News Corp (NWS) becomes the first major media congolomerate to acknowledge that the recession/slowdown is hitting the ad market.
Speaking at a Bear Stearns conference, News Corp. CEO Rupert Murdoch said he’s become “a lot more pessimistic aobut the economy,” and that Fox’s local TV markets are seeing ads running 5% behind expectations:
“We’re doing very well indeed in New York, and very well in some markets like Atlanta and Orlando, and in other places it’s softer. And net net, overall, on our local stations, let’s say our revenue is about 5% behind what we had hoped for. But when we put that against all the new things we’re starting and doing, and all the growth drivers we have, we’re in great shape.”
Rupert stressed that other businesses were going great guns, and that the company wasn’t ratcheting back overall guidance. But after months of “no recession here” comments from Murdoch and his media mogul peers, even this admission is significant. We’ll provide a full transcript of his comments as soon as we can.
On the WSJ and newspapers in general, and how the Web will affect them: Wall Street Journal is simply a brand and a window into what we do. Dow Jones is what we bought. Big opportunity. May be in for a temporary downturn, for a year or so. But overall there’s a big boom, especially in markets like China and India, and that’s what we’re going to take advantage of.
Back to WSJ: How do you turn the WSJ.com into a big profit centre? It may be fairly big, but it won’t be as big Fox News or other things. Or maybe the Wall Street Journal itself [did we get that right?]. We are a software company and we are neutral about whatever platform it appears on.
MySpace: Is growth topped out?
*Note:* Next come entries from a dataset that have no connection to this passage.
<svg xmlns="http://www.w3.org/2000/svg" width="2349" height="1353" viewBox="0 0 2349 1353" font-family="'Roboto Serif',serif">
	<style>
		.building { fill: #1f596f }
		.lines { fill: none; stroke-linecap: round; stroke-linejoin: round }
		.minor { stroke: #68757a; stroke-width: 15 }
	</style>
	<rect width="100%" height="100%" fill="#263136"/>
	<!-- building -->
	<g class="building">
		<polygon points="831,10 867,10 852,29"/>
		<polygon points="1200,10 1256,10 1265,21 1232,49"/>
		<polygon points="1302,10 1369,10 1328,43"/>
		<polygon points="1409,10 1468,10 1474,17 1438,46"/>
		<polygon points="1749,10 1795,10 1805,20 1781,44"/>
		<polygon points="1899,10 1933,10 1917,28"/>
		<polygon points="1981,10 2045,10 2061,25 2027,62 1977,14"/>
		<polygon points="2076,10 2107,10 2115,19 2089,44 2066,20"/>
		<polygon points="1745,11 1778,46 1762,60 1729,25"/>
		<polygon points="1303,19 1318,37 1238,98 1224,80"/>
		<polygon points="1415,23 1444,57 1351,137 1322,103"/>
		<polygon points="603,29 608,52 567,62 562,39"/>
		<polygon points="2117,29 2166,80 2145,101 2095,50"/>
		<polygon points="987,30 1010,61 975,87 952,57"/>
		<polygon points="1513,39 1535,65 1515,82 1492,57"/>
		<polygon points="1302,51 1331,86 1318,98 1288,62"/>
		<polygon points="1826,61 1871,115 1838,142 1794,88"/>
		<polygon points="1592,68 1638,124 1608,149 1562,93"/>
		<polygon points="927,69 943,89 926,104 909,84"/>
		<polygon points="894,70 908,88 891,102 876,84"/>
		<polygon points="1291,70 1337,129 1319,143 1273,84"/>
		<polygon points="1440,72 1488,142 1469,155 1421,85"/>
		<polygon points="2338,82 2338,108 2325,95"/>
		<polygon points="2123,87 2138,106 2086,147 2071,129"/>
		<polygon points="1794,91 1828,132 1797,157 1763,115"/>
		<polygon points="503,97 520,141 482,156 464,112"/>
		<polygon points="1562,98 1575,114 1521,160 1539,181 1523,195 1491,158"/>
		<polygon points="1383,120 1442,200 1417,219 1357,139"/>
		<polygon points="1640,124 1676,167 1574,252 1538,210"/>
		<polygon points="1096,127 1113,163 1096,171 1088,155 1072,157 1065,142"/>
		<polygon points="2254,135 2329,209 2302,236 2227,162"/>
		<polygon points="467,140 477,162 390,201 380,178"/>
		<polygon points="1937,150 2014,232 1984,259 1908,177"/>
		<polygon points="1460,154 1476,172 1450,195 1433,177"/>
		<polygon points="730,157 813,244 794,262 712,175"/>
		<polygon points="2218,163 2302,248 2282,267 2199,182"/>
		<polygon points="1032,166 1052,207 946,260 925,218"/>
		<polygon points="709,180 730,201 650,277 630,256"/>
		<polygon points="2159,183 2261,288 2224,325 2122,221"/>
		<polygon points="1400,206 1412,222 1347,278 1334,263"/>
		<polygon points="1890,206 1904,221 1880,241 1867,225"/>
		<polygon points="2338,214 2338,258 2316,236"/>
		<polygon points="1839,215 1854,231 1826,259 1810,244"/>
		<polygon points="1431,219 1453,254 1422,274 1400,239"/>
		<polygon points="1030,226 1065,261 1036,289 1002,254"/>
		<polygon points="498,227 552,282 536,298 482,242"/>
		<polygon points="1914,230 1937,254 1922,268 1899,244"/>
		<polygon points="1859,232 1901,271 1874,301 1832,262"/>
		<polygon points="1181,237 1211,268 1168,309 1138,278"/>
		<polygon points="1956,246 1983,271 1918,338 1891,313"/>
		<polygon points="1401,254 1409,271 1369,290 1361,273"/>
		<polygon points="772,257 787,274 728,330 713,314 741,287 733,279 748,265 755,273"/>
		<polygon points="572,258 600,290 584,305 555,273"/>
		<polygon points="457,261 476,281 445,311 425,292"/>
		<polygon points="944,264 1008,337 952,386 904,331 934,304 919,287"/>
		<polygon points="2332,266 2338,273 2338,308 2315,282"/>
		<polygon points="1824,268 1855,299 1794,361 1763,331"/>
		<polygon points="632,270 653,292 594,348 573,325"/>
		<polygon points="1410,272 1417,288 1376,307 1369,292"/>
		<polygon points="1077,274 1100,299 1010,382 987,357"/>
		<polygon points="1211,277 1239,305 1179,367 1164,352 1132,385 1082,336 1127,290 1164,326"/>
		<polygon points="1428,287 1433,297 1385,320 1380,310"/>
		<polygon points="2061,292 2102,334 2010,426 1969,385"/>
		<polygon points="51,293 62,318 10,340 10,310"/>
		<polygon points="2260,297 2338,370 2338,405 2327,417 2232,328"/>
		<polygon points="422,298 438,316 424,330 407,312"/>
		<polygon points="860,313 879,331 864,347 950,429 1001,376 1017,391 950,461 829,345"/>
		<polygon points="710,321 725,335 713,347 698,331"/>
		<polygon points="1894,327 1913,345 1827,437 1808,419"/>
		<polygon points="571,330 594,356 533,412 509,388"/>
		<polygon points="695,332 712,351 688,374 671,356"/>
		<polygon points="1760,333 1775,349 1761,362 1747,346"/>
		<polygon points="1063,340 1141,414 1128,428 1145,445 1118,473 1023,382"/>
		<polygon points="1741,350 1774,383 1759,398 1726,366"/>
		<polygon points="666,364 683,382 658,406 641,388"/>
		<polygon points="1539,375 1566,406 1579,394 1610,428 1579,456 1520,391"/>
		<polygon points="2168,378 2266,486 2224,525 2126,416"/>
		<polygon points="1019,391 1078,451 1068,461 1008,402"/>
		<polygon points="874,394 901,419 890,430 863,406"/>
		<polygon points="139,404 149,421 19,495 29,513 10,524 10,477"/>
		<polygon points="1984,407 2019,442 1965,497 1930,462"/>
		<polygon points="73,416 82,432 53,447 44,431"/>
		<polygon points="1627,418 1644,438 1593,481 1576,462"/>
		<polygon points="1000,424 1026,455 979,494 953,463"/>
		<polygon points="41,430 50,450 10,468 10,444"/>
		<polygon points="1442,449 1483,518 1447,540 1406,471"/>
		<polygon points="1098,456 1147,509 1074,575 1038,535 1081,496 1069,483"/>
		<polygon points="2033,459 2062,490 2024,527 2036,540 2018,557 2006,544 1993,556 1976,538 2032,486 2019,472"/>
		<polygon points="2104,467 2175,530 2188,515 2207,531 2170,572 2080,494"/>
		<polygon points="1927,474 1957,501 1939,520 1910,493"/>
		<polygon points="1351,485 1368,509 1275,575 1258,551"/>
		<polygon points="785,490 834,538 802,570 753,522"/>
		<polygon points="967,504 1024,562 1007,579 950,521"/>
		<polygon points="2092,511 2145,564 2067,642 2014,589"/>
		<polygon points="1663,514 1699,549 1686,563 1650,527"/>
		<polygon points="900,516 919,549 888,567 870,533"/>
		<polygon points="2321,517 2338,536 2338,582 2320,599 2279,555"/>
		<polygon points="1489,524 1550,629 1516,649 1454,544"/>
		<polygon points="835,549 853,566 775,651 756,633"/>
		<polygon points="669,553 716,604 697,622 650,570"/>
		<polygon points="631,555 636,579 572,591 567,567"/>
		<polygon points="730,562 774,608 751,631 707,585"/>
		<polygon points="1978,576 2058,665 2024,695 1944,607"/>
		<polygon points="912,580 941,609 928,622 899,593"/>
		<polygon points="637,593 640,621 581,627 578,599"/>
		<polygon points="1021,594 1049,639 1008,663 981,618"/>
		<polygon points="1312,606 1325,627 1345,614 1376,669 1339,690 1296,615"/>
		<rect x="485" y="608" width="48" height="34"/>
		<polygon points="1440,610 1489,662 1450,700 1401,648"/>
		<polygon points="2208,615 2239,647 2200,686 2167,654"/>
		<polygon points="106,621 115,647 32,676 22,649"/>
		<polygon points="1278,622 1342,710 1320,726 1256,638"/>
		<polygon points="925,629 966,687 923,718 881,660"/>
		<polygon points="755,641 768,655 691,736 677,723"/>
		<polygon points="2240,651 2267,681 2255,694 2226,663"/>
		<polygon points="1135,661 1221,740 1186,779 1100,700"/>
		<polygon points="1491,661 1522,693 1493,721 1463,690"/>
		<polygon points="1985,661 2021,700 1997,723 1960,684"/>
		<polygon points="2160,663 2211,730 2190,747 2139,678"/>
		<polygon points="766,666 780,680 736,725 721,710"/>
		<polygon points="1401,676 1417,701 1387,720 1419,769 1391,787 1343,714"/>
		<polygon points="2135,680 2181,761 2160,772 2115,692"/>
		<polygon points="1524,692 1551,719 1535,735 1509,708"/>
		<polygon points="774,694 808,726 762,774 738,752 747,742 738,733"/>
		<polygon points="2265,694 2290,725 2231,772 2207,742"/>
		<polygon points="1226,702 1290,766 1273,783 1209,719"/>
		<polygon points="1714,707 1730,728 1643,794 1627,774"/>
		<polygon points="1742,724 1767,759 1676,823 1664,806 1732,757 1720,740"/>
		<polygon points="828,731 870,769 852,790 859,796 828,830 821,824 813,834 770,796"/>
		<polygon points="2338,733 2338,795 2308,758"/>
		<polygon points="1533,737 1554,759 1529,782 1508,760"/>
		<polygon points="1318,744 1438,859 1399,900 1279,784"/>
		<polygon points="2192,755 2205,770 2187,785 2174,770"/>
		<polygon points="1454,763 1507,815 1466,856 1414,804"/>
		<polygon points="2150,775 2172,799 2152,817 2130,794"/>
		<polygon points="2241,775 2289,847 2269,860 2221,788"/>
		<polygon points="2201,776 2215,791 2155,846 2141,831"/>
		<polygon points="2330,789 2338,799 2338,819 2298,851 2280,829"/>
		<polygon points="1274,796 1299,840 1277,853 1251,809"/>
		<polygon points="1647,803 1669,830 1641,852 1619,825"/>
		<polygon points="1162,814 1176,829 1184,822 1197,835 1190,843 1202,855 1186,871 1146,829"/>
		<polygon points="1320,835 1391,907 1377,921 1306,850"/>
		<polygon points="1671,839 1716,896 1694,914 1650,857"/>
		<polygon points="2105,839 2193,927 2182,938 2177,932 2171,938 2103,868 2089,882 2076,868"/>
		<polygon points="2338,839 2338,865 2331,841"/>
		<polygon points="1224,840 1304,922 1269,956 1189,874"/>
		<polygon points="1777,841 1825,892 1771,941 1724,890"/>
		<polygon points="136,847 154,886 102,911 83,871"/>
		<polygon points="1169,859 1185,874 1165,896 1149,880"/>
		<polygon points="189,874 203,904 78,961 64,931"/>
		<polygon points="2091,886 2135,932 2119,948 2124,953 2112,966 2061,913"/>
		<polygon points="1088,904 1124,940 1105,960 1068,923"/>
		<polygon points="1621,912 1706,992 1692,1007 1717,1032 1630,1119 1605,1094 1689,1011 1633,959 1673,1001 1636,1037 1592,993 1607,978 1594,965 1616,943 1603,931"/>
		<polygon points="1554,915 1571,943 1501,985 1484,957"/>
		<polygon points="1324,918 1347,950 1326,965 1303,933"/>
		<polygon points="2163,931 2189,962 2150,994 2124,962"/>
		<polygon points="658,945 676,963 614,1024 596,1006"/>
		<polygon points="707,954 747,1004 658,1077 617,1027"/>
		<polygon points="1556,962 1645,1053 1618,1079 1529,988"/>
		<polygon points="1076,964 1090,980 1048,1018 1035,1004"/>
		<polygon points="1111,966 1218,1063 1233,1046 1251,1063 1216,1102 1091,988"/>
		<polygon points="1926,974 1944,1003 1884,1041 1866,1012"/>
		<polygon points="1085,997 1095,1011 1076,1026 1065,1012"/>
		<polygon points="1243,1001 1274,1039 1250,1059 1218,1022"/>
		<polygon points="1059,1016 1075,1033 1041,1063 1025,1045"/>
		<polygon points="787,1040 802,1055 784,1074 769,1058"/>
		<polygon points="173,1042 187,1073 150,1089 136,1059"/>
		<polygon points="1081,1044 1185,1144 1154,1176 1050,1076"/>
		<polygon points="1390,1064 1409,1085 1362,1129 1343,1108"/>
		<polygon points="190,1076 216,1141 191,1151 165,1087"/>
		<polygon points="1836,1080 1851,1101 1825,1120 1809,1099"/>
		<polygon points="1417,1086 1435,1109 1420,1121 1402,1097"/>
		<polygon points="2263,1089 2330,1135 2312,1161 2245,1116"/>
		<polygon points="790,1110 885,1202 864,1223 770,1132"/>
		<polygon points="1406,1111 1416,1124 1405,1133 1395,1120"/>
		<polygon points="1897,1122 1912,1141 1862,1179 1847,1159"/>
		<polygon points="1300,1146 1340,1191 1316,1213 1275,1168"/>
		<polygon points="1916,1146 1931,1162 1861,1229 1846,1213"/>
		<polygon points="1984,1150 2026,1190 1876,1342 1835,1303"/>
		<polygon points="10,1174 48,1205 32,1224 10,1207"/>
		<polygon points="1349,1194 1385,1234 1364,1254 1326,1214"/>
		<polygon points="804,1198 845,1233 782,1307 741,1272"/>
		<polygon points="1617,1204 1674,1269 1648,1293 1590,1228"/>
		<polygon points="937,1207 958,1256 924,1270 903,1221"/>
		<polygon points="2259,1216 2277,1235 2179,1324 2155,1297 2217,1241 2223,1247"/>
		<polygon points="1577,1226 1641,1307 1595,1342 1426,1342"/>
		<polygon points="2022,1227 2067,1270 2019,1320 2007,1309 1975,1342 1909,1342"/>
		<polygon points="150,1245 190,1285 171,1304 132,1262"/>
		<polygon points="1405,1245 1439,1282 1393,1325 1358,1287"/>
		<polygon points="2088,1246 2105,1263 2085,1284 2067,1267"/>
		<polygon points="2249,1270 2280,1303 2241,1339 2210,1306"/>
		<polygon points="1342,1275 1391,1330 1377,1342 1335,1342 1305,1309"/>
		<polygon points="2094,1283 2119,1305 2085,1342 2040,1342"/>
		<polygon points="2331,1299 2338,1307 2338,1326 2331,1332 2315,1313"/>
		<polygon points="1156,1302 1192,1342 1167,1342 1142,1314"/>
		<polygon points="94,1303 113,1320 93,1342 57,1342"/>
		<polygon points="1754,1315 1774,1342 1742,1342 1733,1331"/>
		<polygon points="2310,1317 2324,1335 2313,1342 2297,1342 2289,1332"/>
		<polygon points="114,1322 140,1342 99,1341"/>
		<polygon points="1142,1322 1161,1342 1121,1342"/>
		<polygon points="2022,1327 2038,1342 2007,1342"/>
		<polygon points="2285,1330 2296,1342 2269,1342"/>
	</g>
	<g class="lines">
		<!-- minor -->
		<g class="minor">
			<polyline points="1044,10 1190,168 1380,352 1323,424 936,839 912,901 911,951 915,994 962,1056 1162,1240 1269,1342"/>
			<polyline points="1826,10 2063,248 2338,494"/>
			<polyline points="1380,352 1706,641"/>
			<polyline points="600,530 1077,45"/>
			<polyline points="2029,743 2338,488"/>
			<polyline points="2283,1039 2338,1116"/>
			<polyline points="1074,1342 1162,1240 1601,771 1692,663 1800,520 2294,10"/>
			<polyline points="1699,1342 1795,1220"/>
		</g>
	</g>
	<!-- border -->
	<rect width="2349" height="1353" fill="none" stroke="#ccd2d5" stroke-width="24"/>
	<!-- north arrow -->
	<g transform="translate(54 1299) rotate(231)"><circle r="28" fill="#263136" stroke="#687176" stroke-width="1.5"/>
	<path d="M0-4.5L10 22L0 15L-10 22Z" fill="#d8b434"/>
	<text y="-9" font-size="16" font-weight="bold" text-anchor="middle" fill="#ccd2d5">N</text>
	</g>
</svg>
Will ad targeting really boost CPM in a meaningful way? Yes (to targeting).
But it’s harder to monetise many of MySpace’s billions of page views, isn’t it? We try to find people with common interests, and commercial interests, for that matter. Those people do tend to turn a lot of pages pretty fast. It’s harder to get in front of them. As opposed to Yahoo or MSN, where you’re more likely to go to one page, or two pages. People at Myspace come for a couple of hours, and look at hundreds of pages. So there’s something to what you said. But last month we had 40M people in the U.S. logging in, and 20M people uploaded a photograph. So there’s huge opportunity.
What about Yahoo/NWS deal? It’d be fun to beat Microsoft. (Laughs) No, we’re not going to get into a fight with Microsoft. You’ve got two giants. Microsoft and Google. Google has invented, and keep reinveinting a great search engine. Dominant. Never promoted it. Just word of mouth, keeps growing. Yahoo missed out. Bought Overture and never did anything with it. Now they’re down to low 20s of market, and MSN has has only 10% of market. It’ll be a lot of fun to watch.
We’re very happy to be in the Google camp. They sell our search advertising, and pay us well for it.
So what about a MySpace/NWS deal? I think some deal with one of them would have been nice, but it’s probably not possible.
Fox Biz Channel: Total confidence in Roger Ailes. Putting out a good looking product now. What we have to do is get distribution. At the moment we’re happy with what we’re doing, it’s costing us less than we expected. We’re at about 35M homes, have to get to about 60M homes, and then you’ll see Roger will really blast CNBC. But why show your hand at this stage?
Capital structure: Any chance of dividend payouts, etc? We’ve done $14B of buybacks in past few years. Hasn’t done us much good. But at least we’ve done that much. Time Warner has spent tens of billions. CBS, Viacom, all the companies have done it. What has it done for them? It’s gotten them a lot of debt. We’re comfortable with our debt. We don’t have a lot of cash. We did have a lot, but we spent it on Dow Jones. We are not on the hunt for big multibillion dollar things. We think things will get cheaper by the way, and we might get tempted for smaller things. We’re very happy with the profit drivers we have.
Audience Q&A: Want to buy other Web assets? We look at stuff all the time. The VCs bring in things all the time, some of which are interesting, but they all have stupid prices on them. We’re very cautious, sometimes too cautious. But it would be very easy to waste a lot of money on Internet sites.
Martha Stewart (!) has a question for Rupert: She loves the Kindle! She wants to know what Rupe thinks about e-books, and the deal WSJ has struck with Amazon. Rupert doesn’t know about the deal specifically. In general, he says, subscription tiers for the WSJ are screwed up and have to get fixed. “We clearly undersell the Journal. Absolutely.” Martha really pushing hard on Kindle WSJ subs. Rupe really isn’t up to speed on it. But says he’s happy to charge Martha more for her Kindle subscription if she wants.